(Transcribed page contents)

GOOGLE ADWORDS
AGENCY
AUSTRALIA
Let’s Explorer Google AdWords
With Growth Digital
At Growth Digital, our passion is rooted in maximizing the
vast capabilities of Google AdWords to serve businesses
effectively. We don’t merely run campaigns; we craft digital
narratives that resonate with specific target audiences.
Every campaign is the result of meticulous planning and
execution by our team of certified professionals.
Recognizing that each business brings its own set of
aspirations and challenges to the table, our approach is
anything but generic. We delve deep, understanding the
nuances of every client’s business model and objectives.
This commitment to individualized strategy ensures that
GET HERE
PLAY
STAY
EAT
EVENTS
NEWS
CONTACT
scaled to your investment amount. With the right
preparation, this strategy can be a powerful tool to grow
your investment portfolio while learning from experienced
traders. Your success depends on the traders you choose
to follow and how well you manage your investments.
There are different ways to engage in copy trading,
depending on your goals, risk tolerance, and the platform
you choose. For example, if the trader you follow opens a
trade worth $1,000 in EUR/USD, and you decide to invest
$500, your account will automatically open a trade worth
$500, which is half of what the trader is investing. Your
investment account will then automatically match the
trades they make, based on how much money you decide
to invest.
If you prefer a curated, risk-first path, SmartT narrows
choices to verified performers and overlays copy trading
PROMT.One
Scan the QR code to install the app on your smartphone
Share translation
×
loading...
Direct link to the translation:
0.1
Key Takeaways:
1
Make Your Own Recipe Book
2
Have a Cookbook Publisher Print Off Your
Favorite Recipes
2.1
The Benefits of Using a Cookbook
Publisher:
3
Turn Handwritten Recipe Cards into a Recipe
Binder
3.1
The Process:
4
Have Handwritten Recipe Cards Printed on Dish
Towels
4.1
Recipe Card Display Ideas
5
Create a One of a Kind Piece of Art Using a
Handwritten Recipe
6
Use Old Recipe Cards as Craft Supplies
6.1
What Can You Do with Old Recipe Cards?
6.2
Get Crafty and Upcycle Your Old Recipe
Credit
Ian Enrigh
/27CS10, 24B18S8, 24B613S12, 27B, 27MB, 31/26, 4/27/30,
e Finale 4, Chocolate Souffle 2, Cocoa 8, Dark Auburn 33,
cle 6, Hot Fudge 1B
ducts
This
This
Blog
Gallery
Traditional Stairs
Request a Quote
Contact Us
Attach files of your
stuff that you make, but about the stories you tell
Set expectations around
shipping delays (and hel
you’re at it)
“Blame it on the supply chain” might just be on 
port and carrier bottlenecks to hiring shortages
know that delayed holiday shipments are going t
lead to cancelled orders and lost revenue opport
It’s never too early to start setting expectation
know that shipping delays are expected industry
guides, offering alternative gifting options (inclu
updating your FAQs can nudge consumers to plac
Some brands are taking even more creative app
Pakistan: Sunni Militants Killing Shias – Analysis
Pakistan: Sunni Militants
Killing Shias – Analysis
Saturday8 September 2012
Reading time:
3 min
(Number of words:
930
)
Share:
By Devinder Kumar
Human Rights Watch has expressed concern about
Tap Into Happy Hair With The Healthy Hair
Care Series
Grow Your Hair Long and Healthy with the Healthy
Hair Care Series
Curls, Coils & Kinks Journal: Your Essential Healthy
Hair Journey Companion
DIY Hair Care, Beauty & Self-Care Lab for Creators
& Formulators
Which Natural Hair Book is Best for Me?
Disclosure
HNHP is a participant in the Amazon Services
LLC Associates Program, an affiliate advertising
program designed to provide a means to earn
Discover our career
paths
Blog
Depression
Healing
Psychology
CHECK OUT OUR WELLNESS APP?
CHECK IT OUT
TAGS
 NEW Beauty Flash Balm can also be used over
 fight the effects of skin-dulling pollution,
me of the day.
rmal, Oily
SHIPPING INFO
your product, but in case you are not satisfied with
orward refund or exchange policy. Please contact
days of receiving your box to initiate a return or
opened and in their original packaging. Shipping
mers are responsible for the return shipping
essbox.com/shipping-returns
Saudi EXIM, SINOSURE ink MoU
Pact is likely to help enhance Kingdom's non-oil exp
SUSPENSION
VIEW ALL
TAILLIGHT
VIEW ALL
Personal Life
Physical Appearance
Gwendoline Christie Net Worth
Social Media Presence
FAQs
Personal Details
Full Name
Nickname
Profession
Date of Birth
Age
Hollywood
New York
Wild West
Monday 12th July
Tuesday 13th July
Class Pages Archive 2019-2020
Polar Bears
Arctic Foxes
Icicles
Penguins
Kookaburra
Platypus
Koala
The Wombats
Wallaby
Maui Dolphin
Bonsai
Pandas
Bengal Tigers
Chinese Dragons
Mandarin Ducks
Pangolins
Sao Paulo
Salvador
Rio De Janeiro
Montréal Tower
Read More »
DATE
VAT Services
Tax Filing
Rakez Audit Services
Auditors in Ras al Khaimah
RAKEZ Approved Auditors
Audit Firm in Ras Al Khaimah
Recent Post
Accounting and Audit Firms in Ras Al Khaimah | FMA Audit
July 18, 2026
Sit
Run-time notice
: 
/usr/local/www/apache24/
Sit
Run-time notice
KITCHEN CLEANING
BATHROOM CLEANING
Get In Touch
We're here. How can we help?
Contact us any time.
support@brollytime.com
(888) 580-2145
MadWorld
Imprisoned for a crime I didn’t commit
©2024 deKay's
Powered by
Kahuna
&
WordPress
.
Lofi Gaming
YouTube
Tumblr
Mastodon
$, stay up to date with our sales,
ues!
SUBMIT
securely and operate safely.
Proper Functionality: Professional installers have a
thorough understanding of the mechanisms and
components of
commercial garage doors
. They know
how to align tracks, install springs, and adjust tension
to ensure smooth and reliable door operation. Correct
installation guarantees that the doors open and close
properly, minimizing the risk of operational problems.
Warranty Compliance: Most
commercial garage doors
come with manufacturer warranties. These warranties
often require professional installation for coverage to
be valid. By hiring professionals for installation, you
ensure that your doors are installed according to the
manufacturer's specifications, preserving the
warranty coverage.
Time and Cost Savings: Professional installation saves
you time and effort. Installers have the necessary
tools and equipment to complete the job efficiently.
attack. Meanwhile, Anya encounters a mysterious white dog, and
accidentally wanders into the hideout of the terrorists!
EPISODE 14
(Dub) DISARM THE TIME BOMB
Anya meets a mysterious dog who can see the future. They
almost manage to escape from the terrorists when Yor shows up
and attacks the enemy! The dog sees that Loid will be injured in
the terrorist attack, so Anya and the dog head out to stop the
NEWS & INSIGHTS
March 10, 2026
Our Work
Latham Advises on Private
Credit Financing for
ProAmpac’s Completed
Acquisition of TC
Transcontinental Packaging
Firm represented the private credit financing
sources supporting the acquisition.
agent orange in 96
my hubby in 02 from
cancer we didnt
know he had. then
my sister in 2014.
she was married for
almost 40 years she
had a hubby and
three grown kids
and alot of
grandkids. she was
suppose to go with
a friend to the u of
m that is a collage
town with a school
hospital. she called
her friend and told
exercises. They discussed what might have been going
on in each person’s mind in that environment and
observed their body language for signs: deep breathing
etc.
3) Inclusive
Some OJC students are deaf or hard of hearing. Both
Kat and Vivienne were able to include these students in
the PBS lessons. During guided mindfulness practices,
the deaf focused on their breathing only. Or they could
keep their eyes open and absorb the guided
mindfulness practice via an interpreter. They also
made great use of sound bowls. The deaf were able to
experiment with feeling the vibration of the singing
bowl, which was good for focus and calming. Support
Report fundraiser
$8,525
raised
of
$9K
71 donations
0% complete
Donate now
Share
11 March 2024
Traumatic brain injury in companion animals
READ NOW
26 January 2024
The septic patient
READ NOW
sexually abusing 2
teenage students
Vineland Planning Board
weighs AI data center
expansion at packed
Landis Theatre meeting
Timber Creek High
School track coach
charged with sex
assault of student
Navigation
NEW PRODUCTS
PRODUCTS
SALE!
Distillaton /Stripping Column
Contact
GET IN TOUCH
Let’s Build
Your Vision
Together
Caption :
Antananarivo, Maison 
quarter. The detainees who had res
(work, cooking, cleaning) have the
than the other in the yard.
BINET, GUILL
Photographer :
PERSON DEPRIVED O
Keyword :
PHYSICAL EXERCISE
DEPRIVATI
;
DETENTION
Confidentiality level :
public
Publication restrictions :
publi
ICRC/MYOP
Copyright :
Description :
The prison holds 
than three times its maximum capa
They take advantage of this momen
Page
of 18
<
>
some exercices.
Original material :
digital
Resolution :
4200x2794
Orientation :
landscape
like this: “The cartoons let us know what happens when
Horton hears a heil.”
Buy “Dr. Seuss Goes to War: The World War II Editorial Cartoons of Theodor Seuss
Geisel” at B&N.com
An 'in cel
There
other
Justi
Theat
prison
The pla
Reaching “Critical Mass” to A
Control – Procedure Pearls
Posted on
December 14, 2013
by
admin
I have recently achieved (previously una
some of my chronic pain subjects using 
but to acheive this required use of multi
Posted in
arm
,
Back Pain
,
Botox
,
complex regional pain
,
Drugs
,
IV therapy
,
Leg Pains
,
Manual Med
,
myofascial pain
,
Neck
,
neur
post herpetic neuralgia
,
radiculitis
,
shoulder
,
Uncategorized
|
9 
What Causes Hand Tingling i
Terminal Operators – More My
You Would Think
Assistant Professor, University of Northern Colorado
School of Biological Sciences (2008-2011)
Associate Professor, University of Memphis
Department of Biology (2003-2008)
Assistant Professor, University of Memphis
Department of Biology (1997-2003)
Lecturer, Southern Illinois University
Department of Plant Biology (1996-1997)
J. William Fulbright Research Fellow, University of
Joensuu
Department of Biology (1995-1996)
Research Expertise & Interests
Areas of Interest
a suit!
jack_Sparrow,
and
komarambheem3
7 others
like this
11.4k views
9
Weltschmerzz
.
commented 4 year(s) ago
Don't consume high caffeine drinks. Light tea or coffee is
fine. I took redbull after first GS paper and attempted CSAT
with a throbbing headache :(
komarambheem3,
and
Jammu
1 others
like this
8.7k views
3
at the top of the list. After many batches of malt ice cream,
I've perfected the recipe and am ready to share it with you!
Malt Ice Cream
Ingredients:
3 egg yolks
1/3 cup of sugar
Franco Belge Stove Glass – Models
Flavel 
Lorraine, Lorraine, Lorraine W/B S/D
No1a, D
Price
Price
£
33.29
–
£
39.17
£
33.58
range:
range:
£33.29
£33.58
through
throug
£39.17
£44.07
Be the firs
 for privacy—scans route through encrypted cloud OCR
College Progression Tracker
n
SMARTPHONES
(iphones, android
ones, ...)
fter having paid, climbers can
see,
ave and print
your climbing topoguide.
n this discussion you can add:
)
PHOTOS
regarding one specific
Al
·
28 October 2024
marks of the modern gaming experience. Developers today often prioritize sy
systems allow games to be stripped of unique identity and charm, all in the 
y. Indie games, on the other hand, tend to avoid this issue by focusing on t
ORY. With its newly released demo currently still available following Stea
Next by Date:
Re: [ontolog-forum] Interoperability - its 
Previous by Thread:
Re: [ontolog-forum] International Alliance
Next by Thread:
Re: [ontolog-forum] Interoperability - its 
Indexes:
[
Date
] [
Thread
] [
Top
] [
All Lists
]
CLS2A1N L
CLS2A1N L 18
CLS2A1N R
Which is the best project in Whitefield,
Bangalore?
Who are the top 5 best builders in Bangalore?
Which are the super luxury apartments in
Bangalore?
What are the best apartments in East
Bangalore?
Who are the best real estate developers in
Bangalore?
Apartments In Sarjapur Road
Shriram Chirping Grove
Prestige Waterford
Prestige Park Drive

- **Work instruction**
Please arrange the lines from the beginning of the material through the line containing "execution by our" as a JSON list of strings, one string per line, with blank lines omitted.

- **Result of this exercise**
[
  "GOOGLE ADWORDS",
  "AGENCY",
  "AUSTRALIA",
  "Let’s Explorer Google AdWords",
  "With Growth Digital",
  "At Growth Digital, our passion is rooted in maximizing the",
  "vast capabilities of Google AdWords to serve businesses",
  "effectively. We don’t merely run campaigns; we craft digital",
  "narratives that resonate with specific target audiences.",
  "Every campaign is the result of meticulous planning and",
  "execution by our team of certified professionals."
]